Reggio Calabria: arriva l’esercito
Arriva l’esercito a Reggio Calabria. Come in Sicilia, dopo la stagione delle stragi, con l’operazione “Vespri siciliani”, e come nel 1994 e nel 1995 era già successo nella città dello Stretto durante l’operazione “Riace”. La richiesta, avvenuta nel corso della riunione del Comitato per l’ordine e la sicurezza provinciale convocata dal Prefetto di Reggio Calabria Liugi Varrata, è al vaglio del Governo. Nel giro di pochi giorni, fa sapere il Ministro della Difesa Ignazio La Russa i militari saranno operativi in città. Decisione, questa, che suscita non poche polemiche in ambito politico e sindacale. Invece di rafforzare e potenziare le forze dell’ordine, fanno sapere i sindacati di polizia, si mandano militari. Un’operazione di «pura propaganda» sbotta Laura Garavini, capogruppo Pd in Commissione Antimafia.
Il Prefetto, tuttavia, difende la decisione: «in questo momento – dichiara – il territorio ha bisogno di questa presenza, non molto visibile ma finalizzata alla vigilanza». I militari, infatti, avranno il compito di vegliare sugli uffici giudiziari della città, sollevando le forze dell’ordine da questo compito. Sulla stessa linea d’onda Pietro Grasso, procuratore nazionale antimafia, che i militari li ha visti in azione in Sicilia: «la minaccia portata avanti con un’arma da guerra non rende spropositata la risposta con l’Esercito».

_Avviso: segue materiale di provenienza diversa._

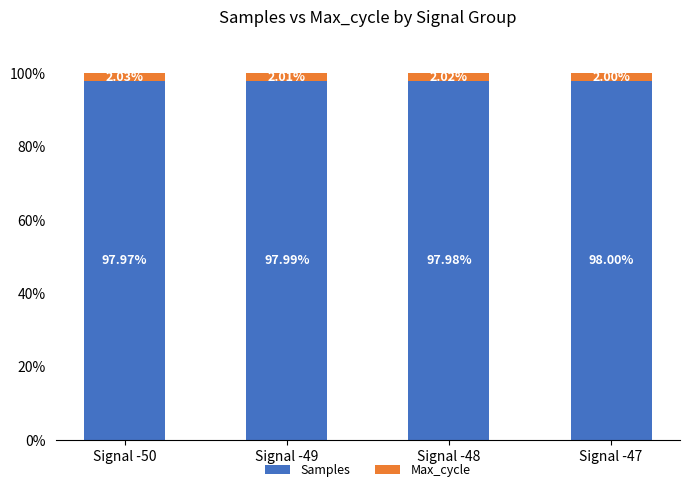

What is the total value across all series at Signal -48?

100.0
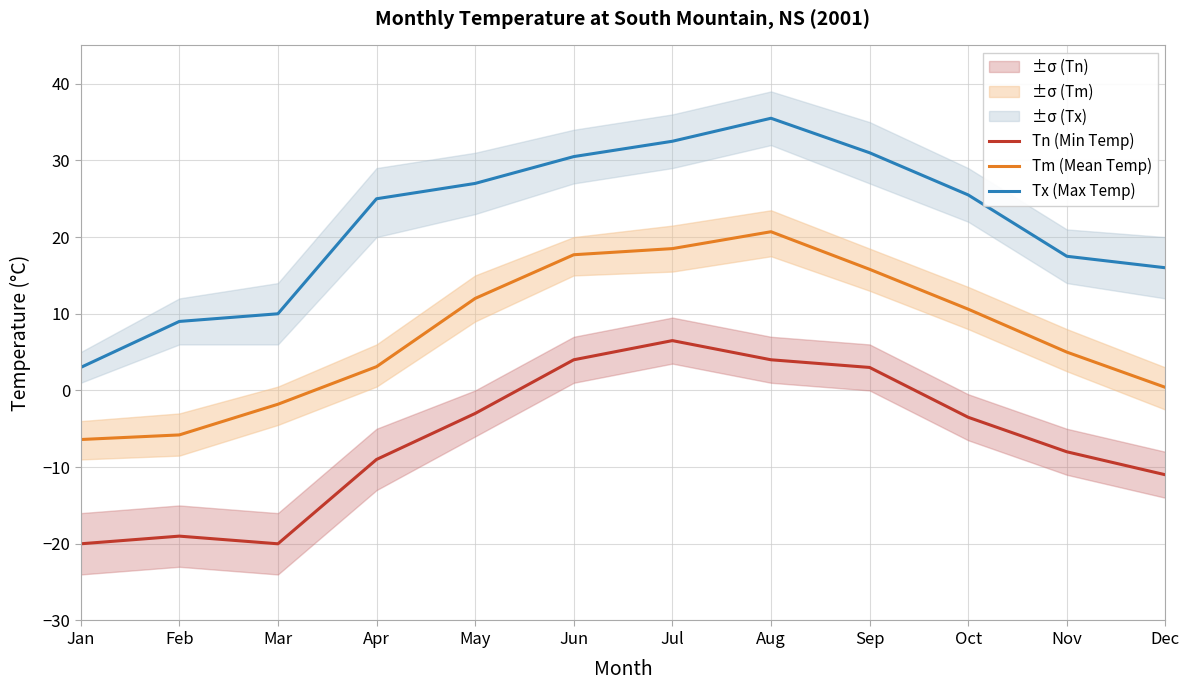

Reading left to right, what are all the values shown in this chart?

Tn (Min Temp): -20.0	-19.0	-20.0	-9.0	-3.0	4.0	6.5	4.0	3.0	-3.5	-8.0	-11.0
Tm (Mean Temp): -6.4	-5.8	-1.8	3.1	12.0	17.7	18.5	20.7	15.8	10.6	5.0	0.4
Tx (Max Temp): 3.0	9.0	10.0	25.0	27.0	30.5	32.5	35.5	31.0	25.5	17.5	16.0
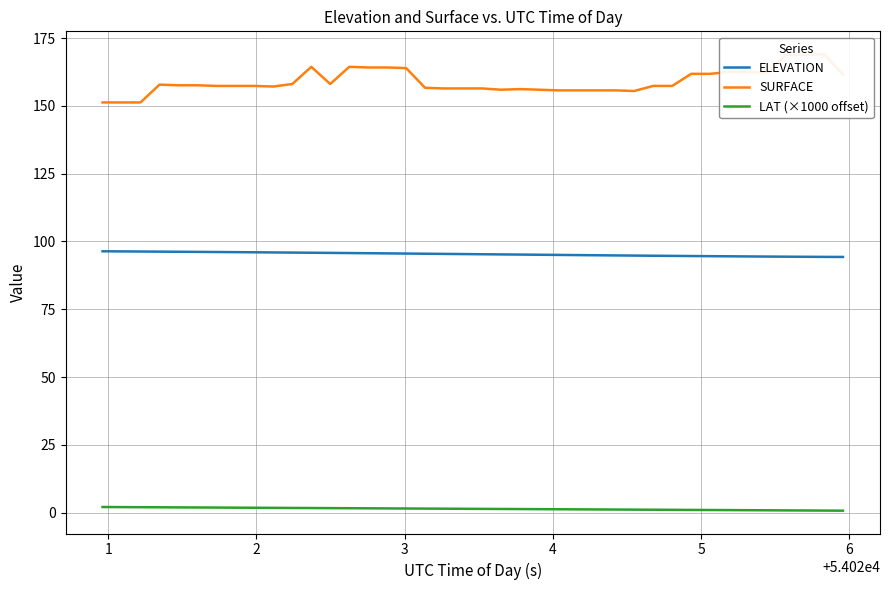

Which series has the largest total across all categories?

SURFACE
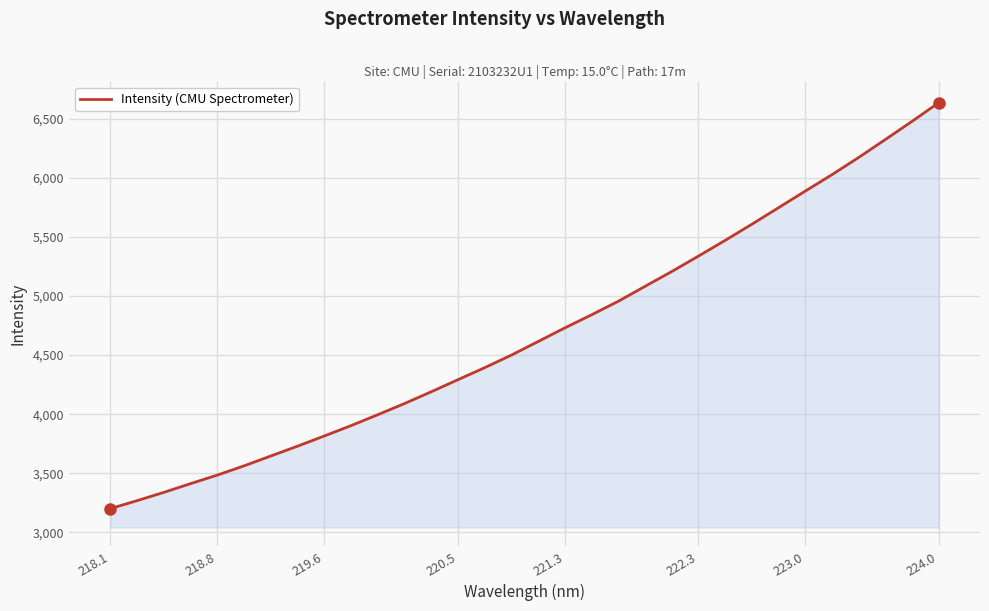

What is the smallest value displayed?

3199.7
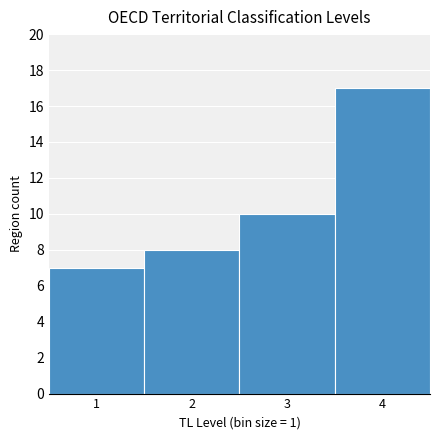

Reading left to right, list every bar in this chart as the range it spans on the x-axis followed by its height. The values are not printed on the chart, so give them approximately, as read against the axis.

0.5 to 1.5: 7
1.5 to 2.5: 8
2.5 to 3.5: 10
3.5 to 4.5: 17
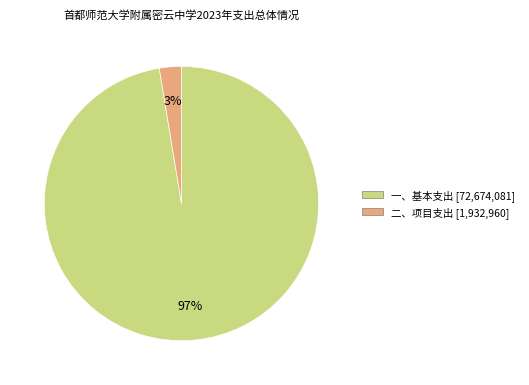

How many segments does this pie chart have?

2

Intanto proprio sul versante delle indagini i magistrati stanno approfondendo la zona grigia di collusioni con le cosche calabresi. L’ipotesi che non sia solo opera della ‘ndrangheta va sempre più consolidandosi. «Una strategia mirata con fini specifici che potrebbe essere non solo ‘ndrangheta» ha dichiarato il Prefetto. Un’azione che colpisce gli organi inquirenti, le cui indagini diventano sempre più insidiose per il groviglio di interessi criminali che ruotano attorno alla Calabria. «Non credo che l’intimidazione sia collegata ad un singolo episodio, ma è certamente una risposta all’azione dello Stato», commenta il Procuratore Pignatone.
Sulle zone grigie e sulle presunte collusioni con i servizi segreti il fronte si allarga uscendo dai confini della Calabria. I principali quotidiani nazionali parlano oggi di una lettera anonima ricevuta dalla DIA di Caltanissetta. Una lettera che, secondo le prime indiscrezioni, sembra provenire dai servizi segreti. Tra le varie cancellature si parla di un summit tra le principali organizzazioni criminali italiane avvenuto in Sicilia, nei pressi di Messina. Emissari di Cosa nostra, della ‘ndrangheta e del clan dei Casalesi avrebbero stabilito una “linea” comune. Una strategia mafiosa volta a colpire i magistrati autori delle più “pericolose” indagini antimafia. Nel mirino, quindi, il procuratore di Caltanissetta Sergio Lari, il suo aggiunto Nico Gozzo e il sostituto procuratore nisseno Nicolò Marino. Raffaele Cantone, ex pubblico ministero della Dda di Napoli e oggi magistrato in Cassazione. Il procuratore di Reggio Calabria Giuseppe Pignatone e il suo sostituto Michele Prestipino. Inoltre, tra gli altri obiettivi riportati nella missiva anonima figurano anche Sebastiano Ardita, dirigente del Dipartimento amministrativo penitenziario (Dap), responsabile del 41 bis, e il giornalista de L’Espresso Lirio Abbate.
Molti dei nomi che nella lettera vengono indicati come obiettivi da colpire hanno subito nel recente passato avvertimenti chiari e diretti. Ad iniziare dal bazooka, monouso ma ricaricabile con altri ordigni, diretto a Pignatone. La situazione si complica e diventa molto preoccupante, un asse delle principali mafie italiane per colpire i magistrati in un momento di profonda crisi politica, economica e sociale che investe il nostro Paese. Se fosse vero, si profila un nuovo 1992?